Omnia to raise R2 billion through rights issue

The company would use the proceeds to reduce its debt.

South Africa-based chemicals and fertiliser maker, Omnia, plans to raise as much as R2-billion through a rights issue that is priced at R20 per share.

Omnia, which said in May it would use the proceeds to reduce its debt, will issue 100 million shares, it said in a statement on Monday. Omnia’s shares on the Johannesburg Stock Exchange slumped as much as 8.6 percent in early trade on Monday but finished 1.5 percent lower on the day.

Shareholders raised concerns about the fact that Omnia wants to raise R2 billion, which is closer to its market capitalisation of R2.4 billion. Existing Omnia shareholders might be diluted and forced to take up their rights.

Omnia’s debt soared after the acquisitions of lubricants supplier Umongo Petroleum and Oro Agri, a producer of agricultural biological products. Net interest-bearing borrowings stood at R4.403 billion at the end of March 2019.

According to Omnia, the rights issue is part of a plan to reduce the ratio of net debt to earnings before interest, taxes, depreciation and amortisation (ebitda) from 3.9 times to 2.4 times. Net debt-to-ebitda measures the indebtedness of a company and the number of years it would take a company to pay back its debt.
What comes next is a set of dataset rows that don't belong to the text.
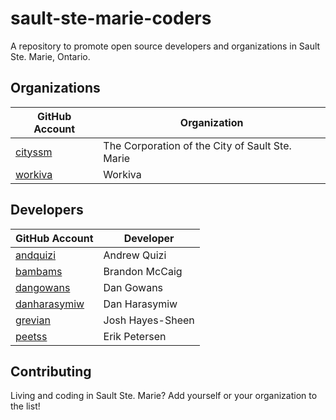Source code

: # sault-ste-marie-coders

A repository to promote open source developers and organizations in Sault Ste. Marie, Ontario.


## Organizations

| GitHub Account | Organization |
| -------------- | ------------ |
| [cityssm](https://github.com/cityssm) | The Corporation of the City of Sault Ste. Marie |
| [workiva](https://github.com/Workiva) | Workiva |

## Developers

| GitHub Account | Developer |
| -------------- | ------------ |
| [andquizi](https://github.com/andquizi) | Andrew Quizi |
| [bambams](https://github.com/bambams) | Brandon McCaig |
| [dangowans](https://github.com/dangowans) | Dan Gowans |
| [danharasymiw](https://github.com/danharasymiw) | Dan Harasymiw |
| [grevian](https://github.com/grevian) | Josh Hayes-Sheen |
| [peetss](https://github.com/peetss) | Erik Petersen |

## Contributing

Living and coding in Sault Ste. Marie?  Add yourself or your organization to the list!
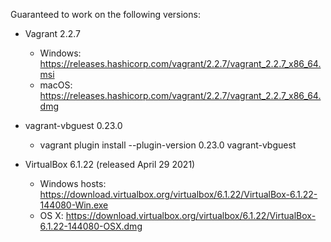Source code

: Guaranteed to work on the following versions:

- Vagrant 2.2.7
    - Windows: https://releases.hashicorp.com/vagrant/2.2.7/vagrant_2.2.7_x86_64.msi
    - macOS: https://releases.hashicorp.com/vagrant/2.2.7/vagrant_2.2.7_x86_64.dmg

- vagrant-vbguest 0.23.0
    - vagrant plugin install --plugin-version 0.23.0 vagrant-vbguest

- VirtualBox 6.1.22 (released April 29 2021)
    - Windows hosts: https://download.virtualbox.org/virtualbox/6.1.22/VirtualBox-6.1.22-144080-Win.exe
    - OS X: https://download.virtualbox.org/virtualbox/6.1.22/VirtualBox-6.1.22-144080-OSX.dmg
In the 2018 financial year, the debt-to-ebitda ratio was 1.7 times.

The firm said it had also agreed an underwriting deal with investors Allan Gray, Coronation Asset Management, Foord Asset Management, Kagiso Asset Management, Old Mutual Investment Group and Prudential. As a result of this, a standby underwriting agreement with banks had been terminated, it added.

“Receiving support from prominent asset managers who represent our shareholders affirms the investment case for Omnia as we continue to strengthen our financial position and execute on our strategy,” newly appointed Chairman Ralph Havenstein said.

Omnia, which also produces explosives, said in June it would evaluate the returns from its business units and look at cost cutting as it grapples with high debt and thin margins.

The company reported a headline loss per share of 112 cents for the year ended March 31, against a profit of 991 cents a year earlier, hurt by a volatile currency, drought, changes in the mining industry and difficult global trading conditions.